WORK ORDER: Reproduce all of the data below word for word, omitting the pictures.

---------- RECORD EXCERPTS ----------

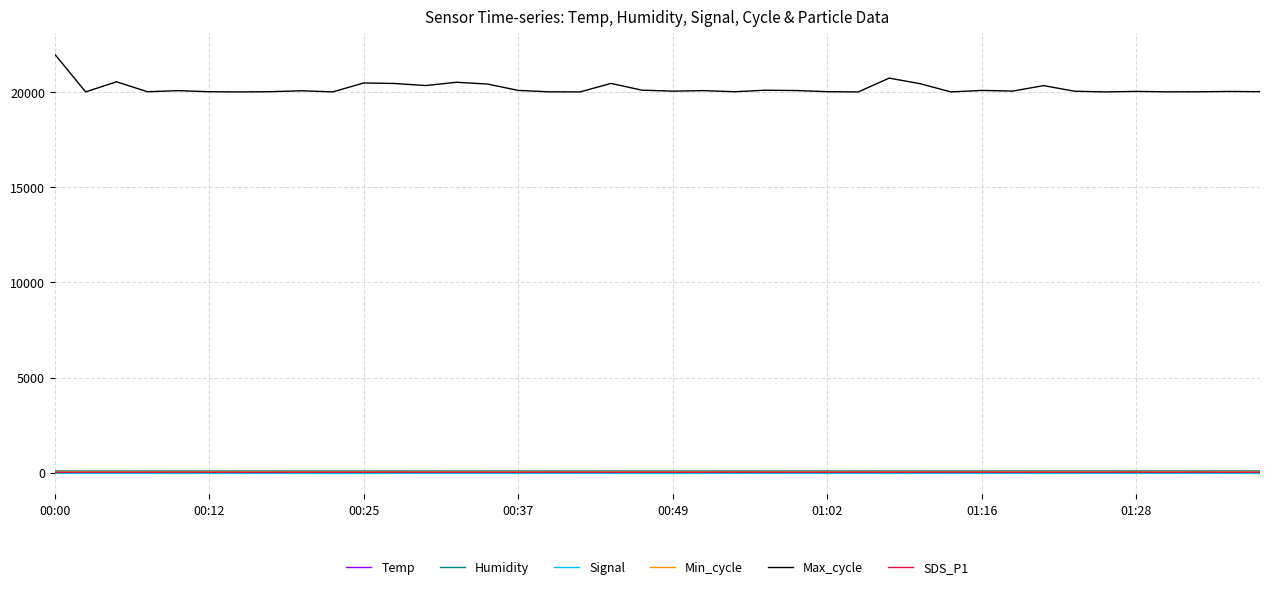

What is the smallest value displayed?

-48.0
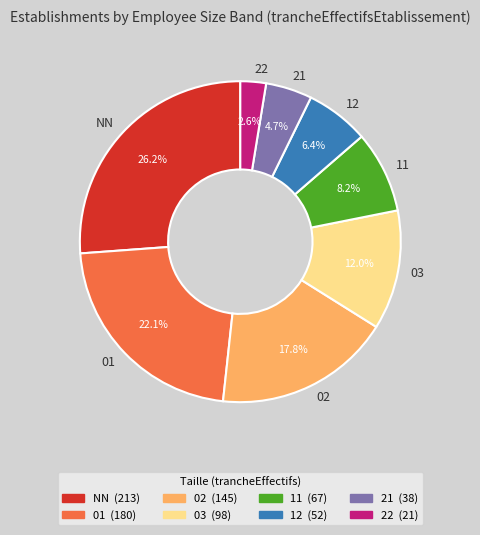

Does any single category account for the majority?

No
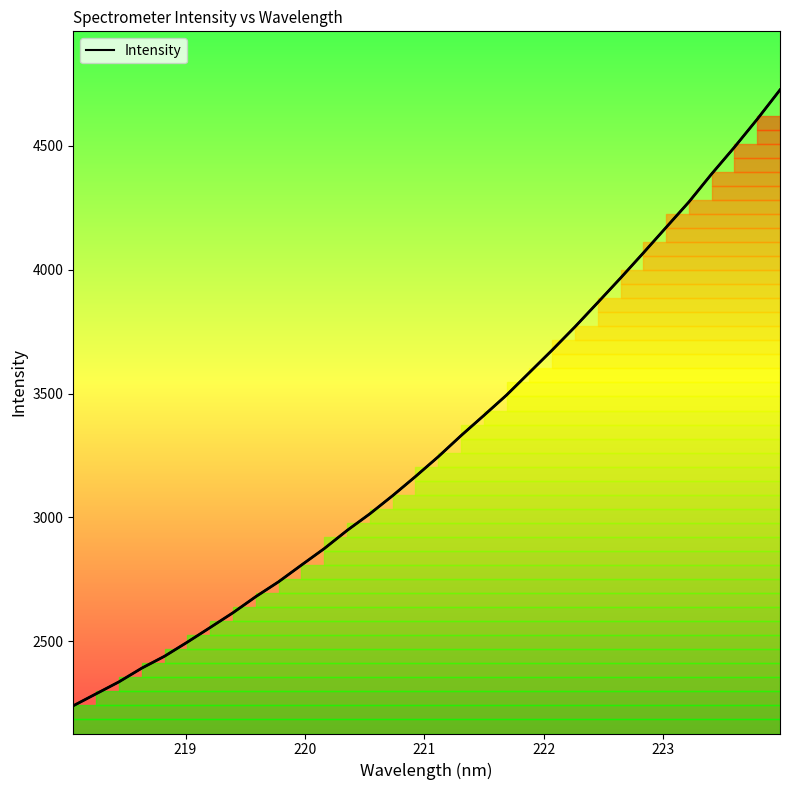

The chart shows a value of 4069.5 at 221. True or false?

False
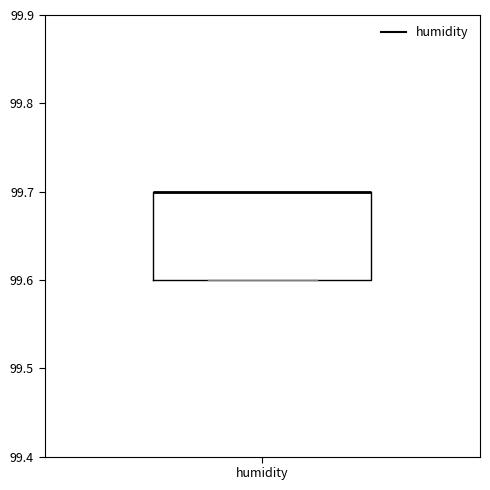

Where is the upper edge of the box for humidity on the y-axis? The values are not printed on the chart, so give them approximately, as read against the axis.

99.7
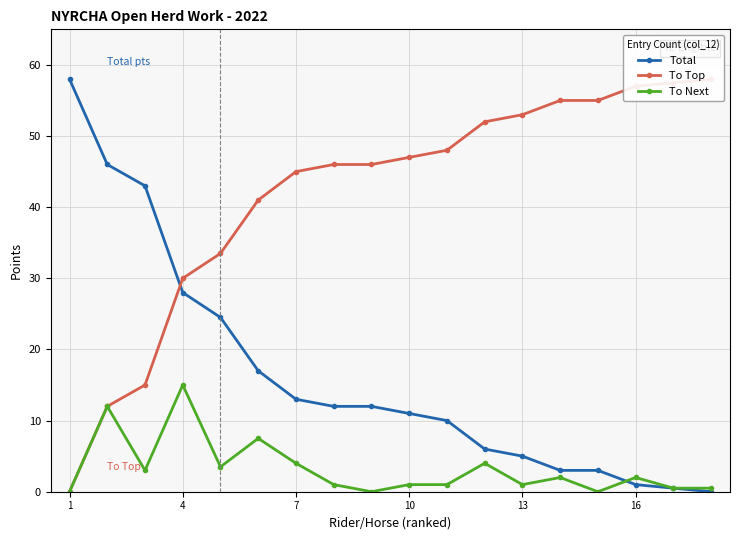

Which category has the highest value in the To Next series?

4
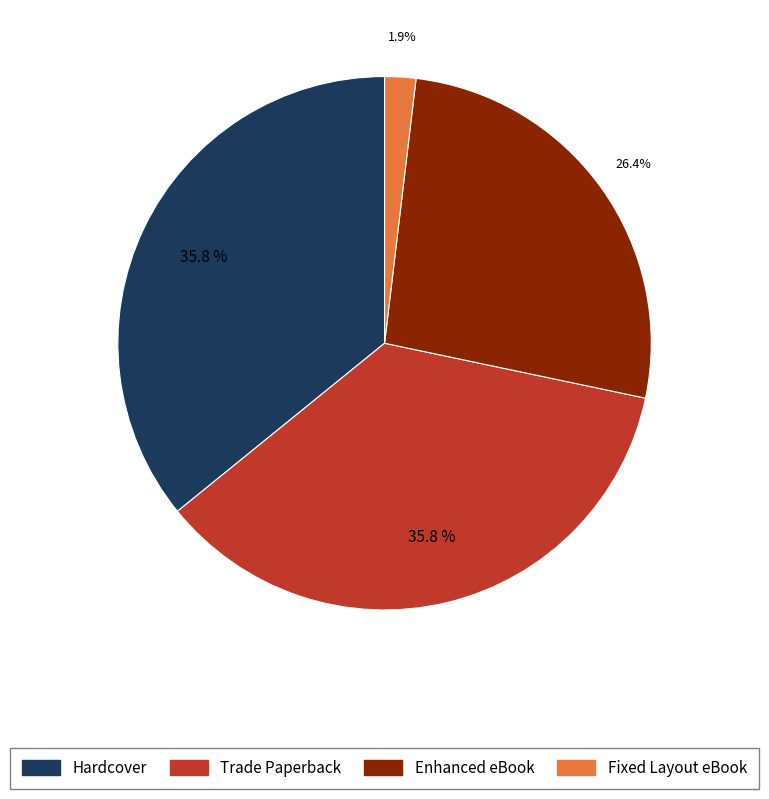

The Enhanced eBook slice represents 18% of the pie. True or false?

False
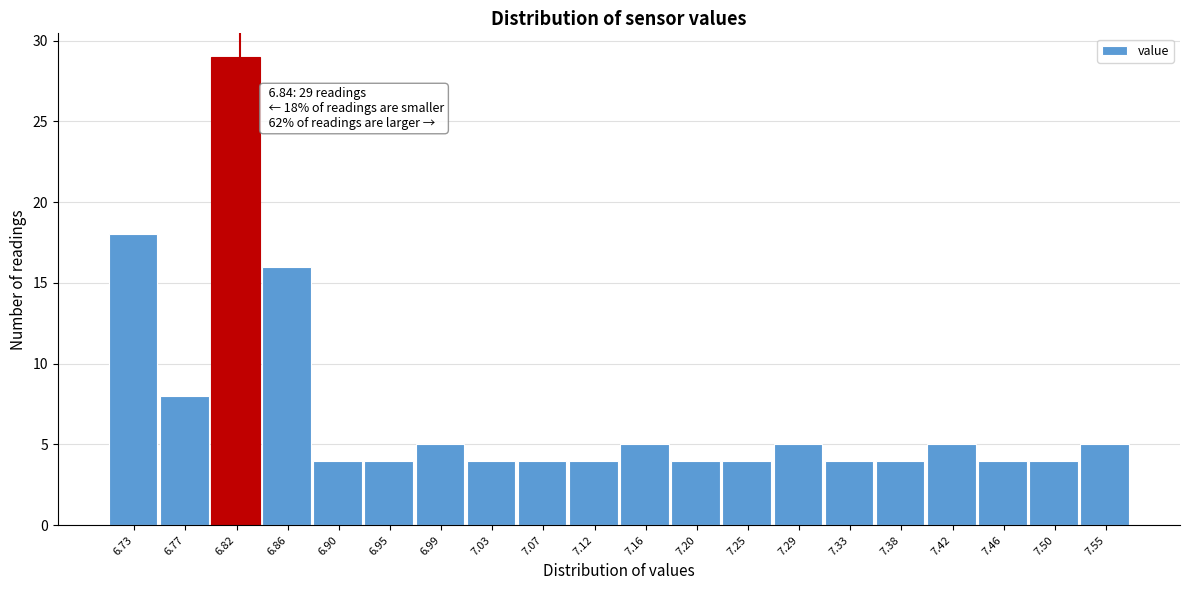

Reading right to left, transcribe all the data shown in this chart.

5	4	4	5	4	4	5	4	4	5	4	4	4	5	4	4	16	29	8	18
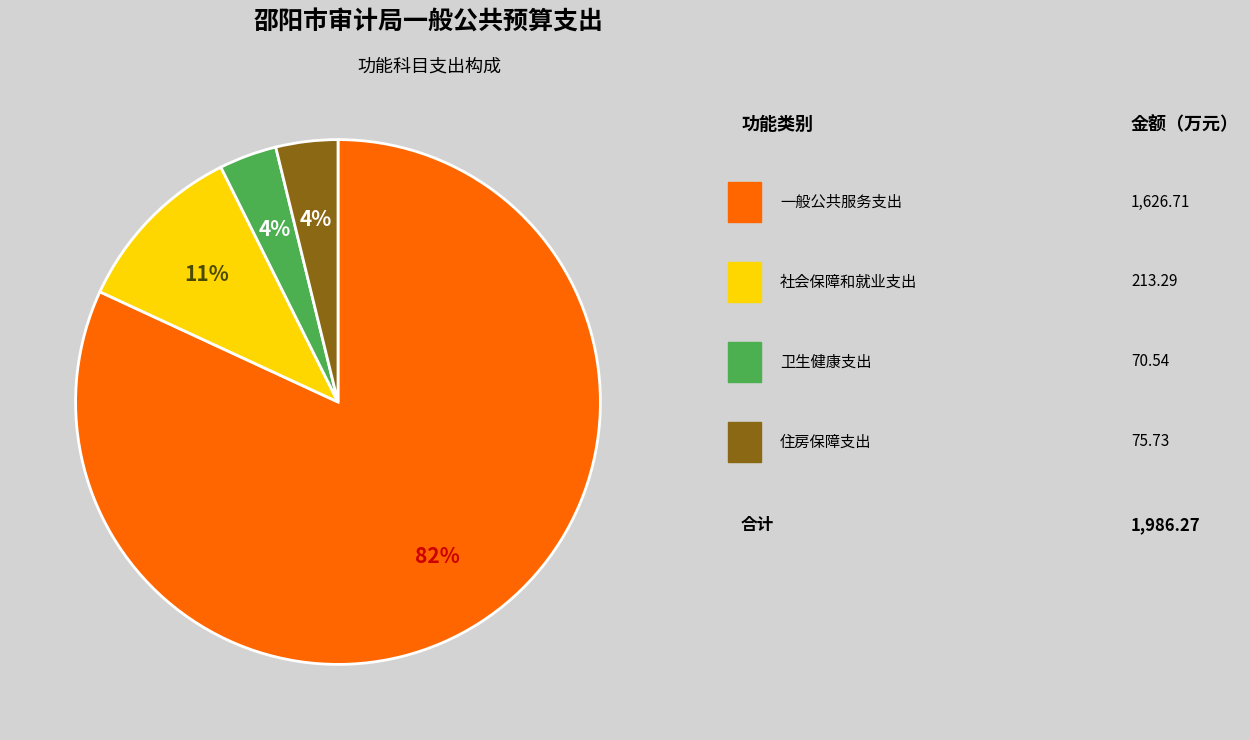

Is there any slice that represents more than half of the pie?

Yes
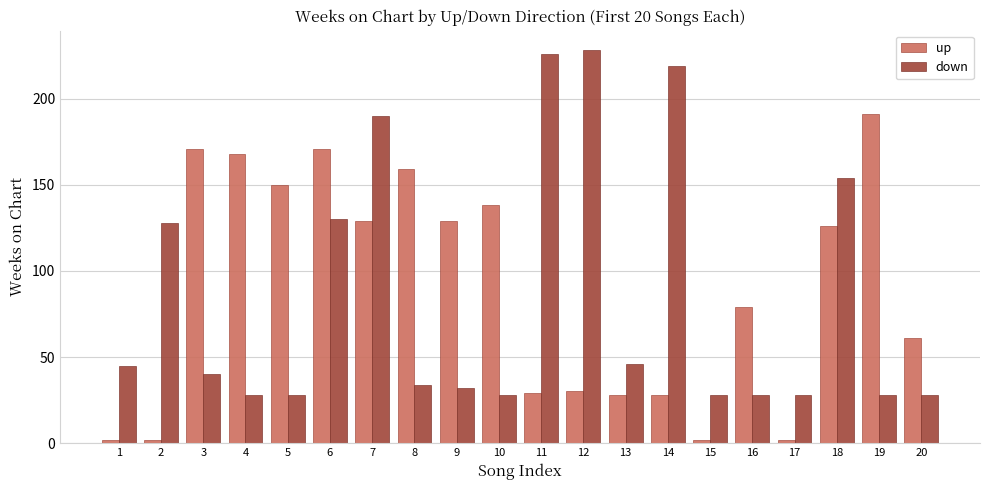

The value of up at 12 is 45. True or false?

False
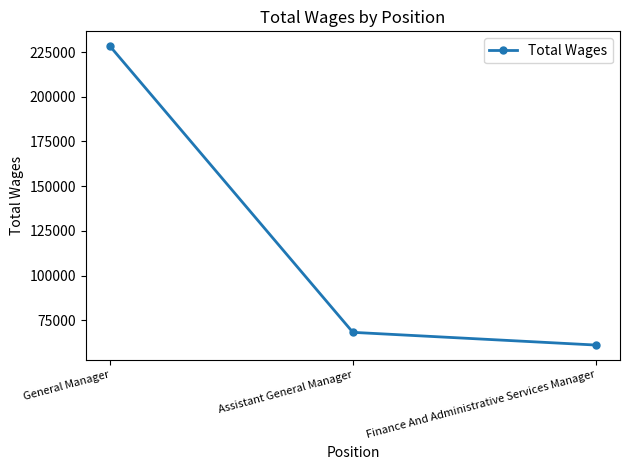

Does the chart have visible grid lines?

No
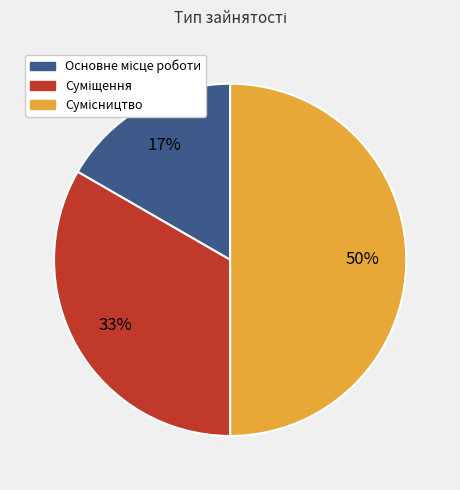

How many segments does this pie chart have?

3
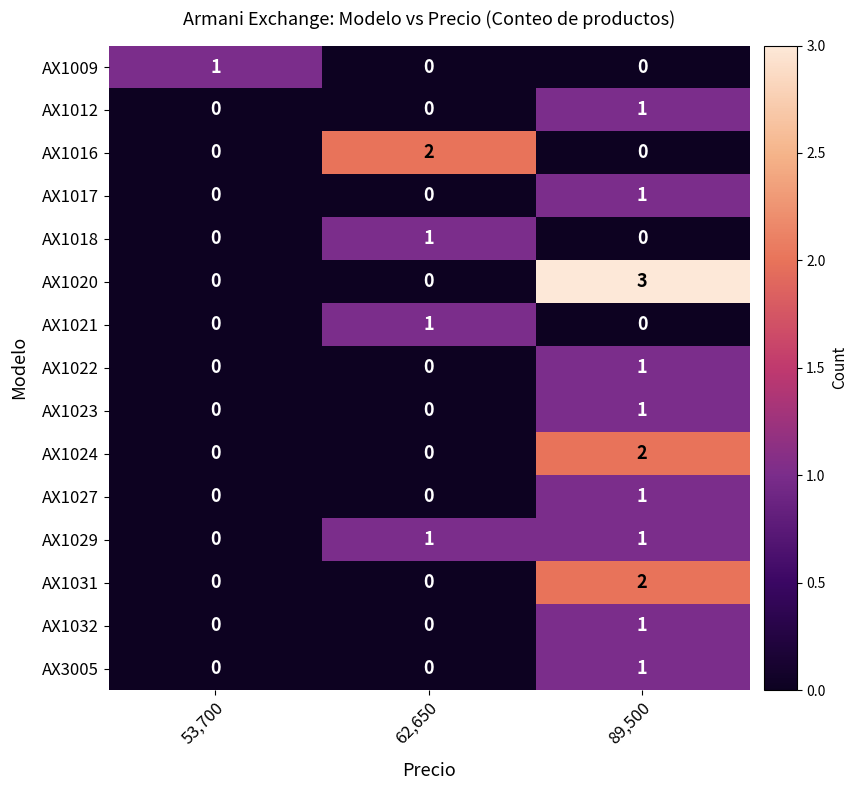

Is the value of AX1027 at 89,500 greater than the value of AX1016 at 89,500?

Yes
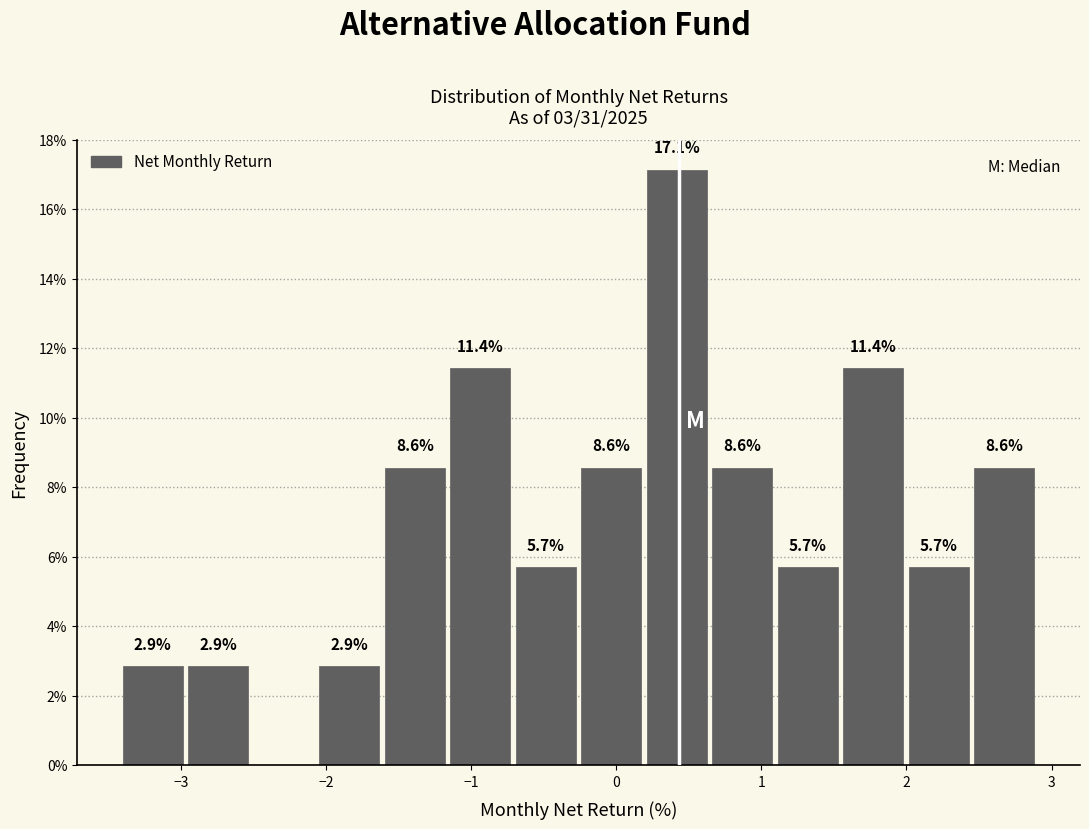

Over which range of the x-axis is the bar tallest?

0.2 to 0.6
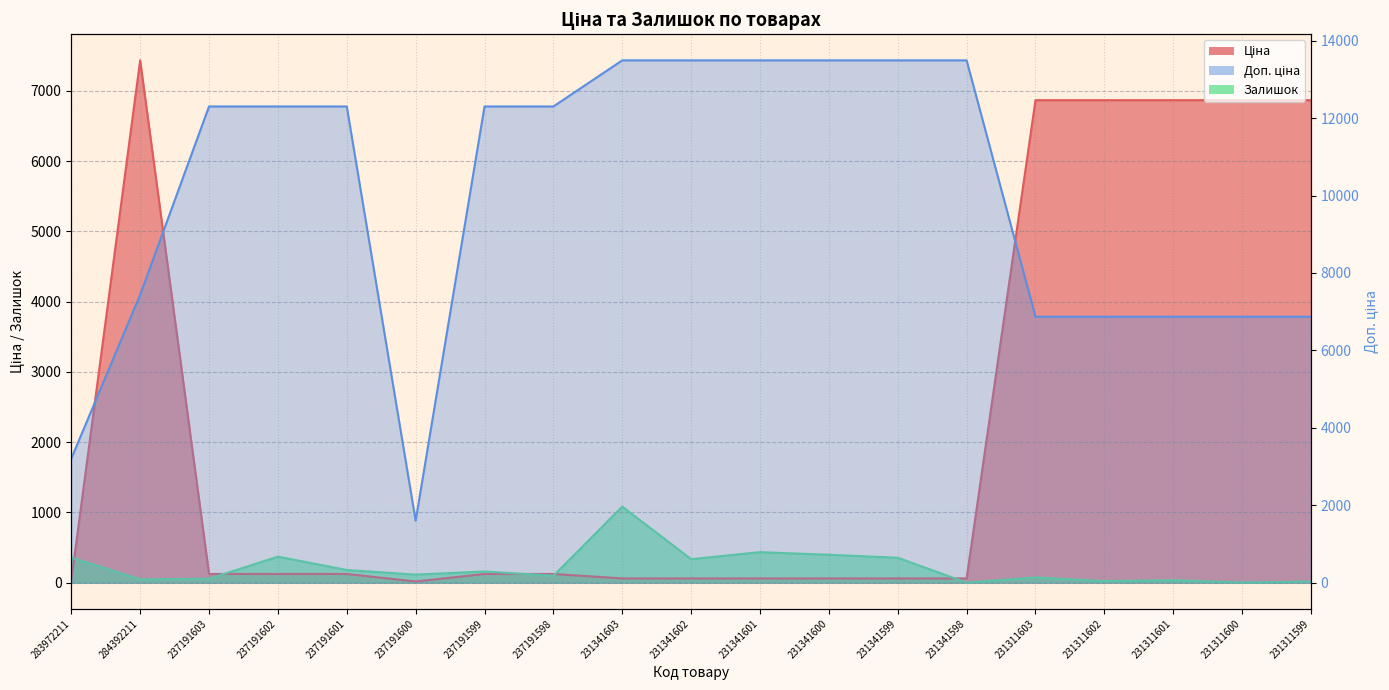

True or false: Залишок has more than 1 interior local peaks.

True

----------

EXERCISE SOLUTION:
What is the smallest value displayed?

-48.0

Does any single category account for the majority?

No

The chart shows a value of 4069.5 at 221. True or false?

False

Where is the upper edge of the box for humidity on the y-axis? The values are not printed on the chart, so give them approximately, as read against the axis.

99.7

Which category has the highest value in the To Next series?

4

The Enhanced eBook slice represents 18% of the pie. True or false?

False

Reading right to left, transcribe all the data shown in this chart.

5	4	4	5	4	4	5	4	4	5	4	4	4	5	4	4	16	29	8	18

Is there any slice that represents more than half of the pie?

Yes

The value of up at 12 is 45. True or false?

False

Does the chart have visible grid lines?

No

How many segments does this pie chart have?

3

Is the value of AX1027 at 89,500 greater than the value of AX1016 at 89,500?

Yes

Over which range of the x-axis is the bar tallest?

0.2 to 0.6

True or false: Залишок has more than 1 interior local peaks.

True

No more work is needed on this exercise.